11th March 2015: Mark Carney, governor of the Bank of England, warns that climate change is one of the biggest risks facing the insurance industry. Paul Fisher, a senior ban policymaker, also warned that insurers could take ‘a big hit’ if they invest in fossil fuels, which we may have to leave in the ground. (Guardian Financial).

 

2.10 Other...

 

27th May 2016 (Fiona Harvey). A UN-sponsored report says that world cultural heritage sites across the globe are in danger from global warming – Galapagos Islands, Easter Island, Statue of Liberty, Venice... are vulnerable to rising temperatures, melting glaciers, rising seas, more intense weather, worsening drought and longer wildfire seasons.

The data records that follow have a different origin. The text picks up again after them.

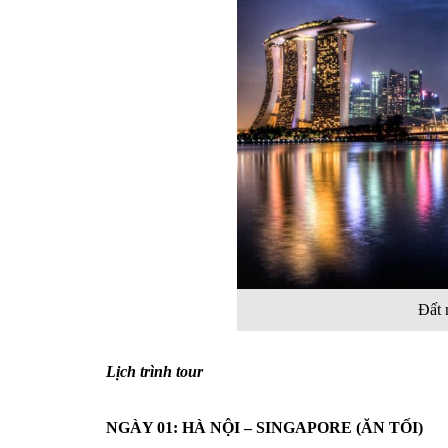
Đất
Lịch trình tour
NGÀY 01: HÀ NỘI – SINGAPORE (ĂN TỐI)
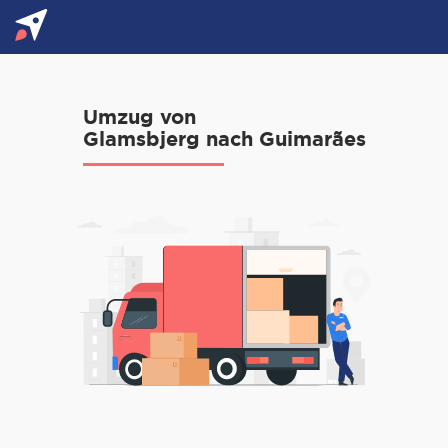
Umzug von
Glamsbjerg nach Guimarães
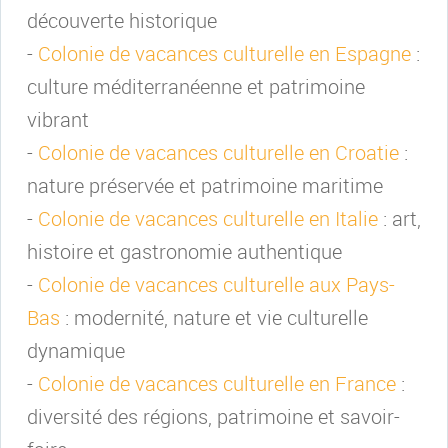
découverte historique
-
Colonie de vacances culturelle en Espagne
:
culture méditerranéenne et patrimoine
vibrant
-
Colonie de vacances culturelle en Croatie
:
nature préservée et patrimoine maritime
-
Colonie de vacances culturelle en Italie
: art,
histoire et gastronomie authentique
-
Colonie de vacances culturelle aux Pays-
Bas
: modernité, nature et vie culturelle
dynamique
-
Colonie de vacances culturelle en France
:
diversité des régions, patrimoine et savoir-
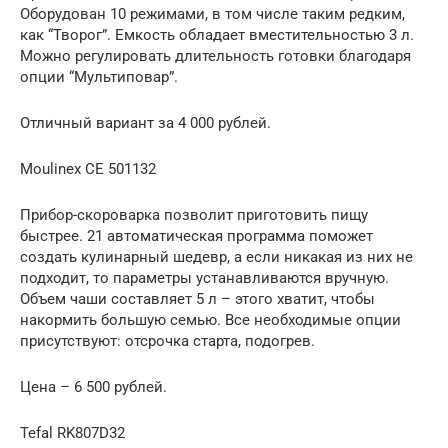
Оборудован 10 режимами, в том числе таким редким,
как “Творог”. Емкость обладает вместительностью 3 л.
Можно регулировать длительность готовки благодаря
опции “Мультиповар”.
Отличный вариант за 4 000 рублей.
Moulinex CE 501132
Прибор-скороварка позволит приготовить пищу
быстрее. 21 автоматическая программа поможет
создать кулинарный шедевр, а если никакая из них не
подходит, то параметры устанавливаются вручную.
Объем чаши составляет 5 л – этого хватит, чтобы
накормить большую семью. Все необходимые опции
присутствуют: отсрочка старта, подогрев.
Цена – 6 500 рублей.
Tefal RK807D32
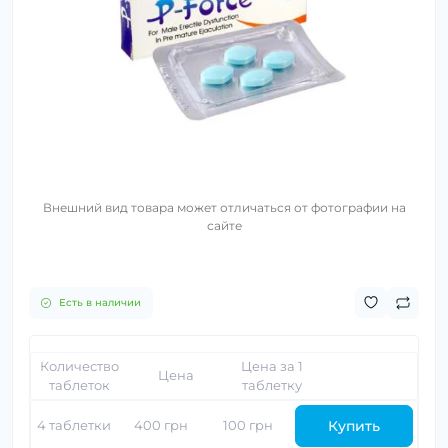
Внешний вид товара может отличаться от фотографии на
сайте
Есть в наличии
Количество
Цена за 1
Цена
таблеток
таблетку
Купить
4 таблетки
400 грн
100 грн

Rising temperatures in wildlife parks in Uganda could affect the habitat of endangered mountain gorillas.

Stonehenge is under threat from floods linked to increased rainfall.

A sea defence is being built in Venice that is likely to end up costing more than £4bn.

 

30th January 2017 (Jonathan Watts, Piotr Kozak, Santiago): Chile’s worst forest fires in recent history have been exacerbated by climate change and large monocultures. Blazes have spread over 145,000 sq miles and killed 11 people. The fire was out of control in January. The fire destroyed 1,200 homes in Santa Olga, and created a haze over Santiago even though it was several hundred kilometres away. Fire chiefs said plantations needed to be further away from where people live, and there should be more fire-breaks.